(Page text extracted)

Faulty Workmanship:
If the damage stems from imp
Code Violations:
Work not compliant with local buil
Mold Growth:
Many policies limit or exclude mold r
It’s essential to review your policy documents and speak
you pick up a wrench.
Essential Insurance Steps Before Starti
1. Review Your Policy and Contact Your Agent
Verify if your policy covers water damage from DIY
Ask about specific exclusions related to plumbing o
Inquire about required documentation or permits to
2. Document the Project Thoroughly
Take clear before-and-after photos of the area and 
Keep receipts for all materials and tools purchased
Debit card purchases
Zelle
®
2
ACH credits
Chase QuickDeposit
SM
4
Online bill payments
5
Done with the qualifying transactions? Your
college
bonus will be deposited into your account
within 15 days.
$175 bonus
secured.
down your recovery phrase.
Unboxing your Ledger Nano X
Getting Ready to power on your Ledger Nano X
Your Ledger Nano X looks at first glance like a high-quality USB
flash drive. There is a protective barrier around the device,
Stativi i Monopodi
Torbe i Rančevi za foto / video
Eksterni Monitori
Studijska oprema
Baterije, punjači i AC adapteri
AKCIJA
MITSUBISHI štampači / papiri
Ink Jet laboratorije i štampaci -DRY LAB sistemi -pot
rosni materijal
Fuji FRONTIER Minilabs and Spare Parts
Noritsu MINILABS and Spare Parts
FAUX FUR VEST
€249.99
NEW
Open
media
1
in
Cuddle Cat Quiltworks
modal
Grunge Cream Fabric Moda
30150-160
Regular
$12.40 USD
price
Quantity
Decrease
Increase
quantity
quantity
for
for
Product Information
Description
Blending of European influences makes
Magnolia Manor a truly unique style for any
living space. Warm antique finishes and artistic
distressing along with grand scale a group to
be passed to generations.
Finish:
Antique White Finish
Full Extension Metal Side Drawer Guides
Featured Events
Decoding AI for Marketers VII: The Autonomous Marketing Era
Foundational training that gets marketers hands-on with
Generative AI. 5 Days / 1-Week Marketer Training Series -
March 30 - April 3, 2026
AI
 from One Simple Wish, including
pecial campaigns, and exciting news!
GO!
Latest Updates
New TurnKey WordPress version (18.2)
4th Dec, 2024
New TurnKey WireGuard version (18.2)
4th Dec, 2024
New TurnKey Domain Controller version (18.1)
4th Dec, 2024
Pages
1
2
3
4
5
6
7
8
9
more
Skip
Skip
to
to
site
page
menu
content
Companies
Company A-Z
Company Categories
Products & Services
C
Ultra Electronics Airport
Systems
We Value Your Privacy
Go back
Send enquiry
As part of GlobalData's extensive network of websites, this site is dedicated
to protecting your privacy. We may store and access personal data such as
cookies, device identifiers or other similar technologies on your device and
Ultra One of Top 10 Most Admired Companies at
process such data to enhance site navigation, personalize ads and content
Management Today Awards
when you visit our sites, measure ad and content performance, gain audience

Problem statement ::
Reproduce every line of the listing above word for word, keeping the original order.

Solution for this problem ::
Faulty Workmanship:
If the damage stems from imp
Code Violations:
Work not compliant with local buil
Mold Growth:
Many policies limit or exclude mold r
It’s essential to review your policy documents and speak
you pick up a wrench.
Essential Insurance Steps Before Starti
1. Review Your Policy and Contact Your Agent
Verify if your policy covers water damage from DIY
Ask about specific exclusions related to plumbing o
Inquire about required documentation or permits to
2. Document the Project Thoroughly
Take clear before-and-after photos of the area and 
Keep receipts for all materials and tools purchased
Debit card purchases
Zelle
®
2
ACH credits
Chase QuickDeposit
SM
4
Online bill payments
5
Done with the qualifying transactions? Your
college
bonus will be deposited into your account
within 15 days.
$175 bonus
secured.
down your recovery phrase.
Unboxing your Ledger Nano X
Getting Ready to power on your Ledger Nano X
Your Ledger Nano X looks at first glance like a high-quality USB
flash drive. There is a protective barrier around the device,
Stativi i Monopodi
Torbe i Rančevi za foto / video
Eksterni Monitori
Studijska oprema
Baterije, punjači i AC adapteri
AKCIJA
MITSUBISHI štampači / papiri
Ink Jet laboratorije i štampaci -DRY LAB sistemi -pot
rosni materijal
Fuji FRONTIER Minilabs and Spare Parts
Noritsu MINILABS and Spare Parts
FAUX FUR VEST
€249.99
NEW
Open
media
1
in
Cuddle Cat Quiltworks
modal
Grunge Cream Fabric Moda
30150-160
Regular
$12.40 USD
price
Quantity
Decrease
Increase
quantity
quantity
for
for
Product Information
Description
Blending of European influences makes
Magnolia Manor a truly unique style for any
living space. Warm antique finishes and artistic
distressing along with grand scale a group to
be passed to generations.
Finish:
Antique White Finish
Full Extension Metal Side Drawer Guides
Featured Events
Decoding AI for Marketers VII: The Autonomous Marketing Era
Foundational training that gets marketers hands-on with
Generative AI. 5 Days / 1-Week Marketer Training Series -
March 30 - April 3, 2026
AI
 from One Simple Wish, including
pecial campaigns, and exciting news!
GO!
Latest Updates
New TurnKey WordPress version (18.2)
4th Dec, 2024
New TurnKey WireGuard version (18.2)
4th Dec, 2024
New TurnKey Domain Controller version (18.1)
4th Dec, 2024
Pages
1
2
3
4
5
6
7
8
9
more
Skip
Skip
to
to
site
page
menu
content
Companies
Company A-Z
Company Categories
Products & Services
C
Ultra Electronics Airport
Systems
We Value Your Privacy
Go back
Send enquiry
As part of GlobalData's extensive network of websites, this site is dedicated
to protecting your privacy. We may store and access personal data such as
cookies, device identifiers or other similar technologies on your device and
Ultra One of Top 10 Most Admired Companies at
process such data to enhance site navigation, personalize ads and content
Management Today Awards
when you visit our sites, measure ad and content performance, gain audience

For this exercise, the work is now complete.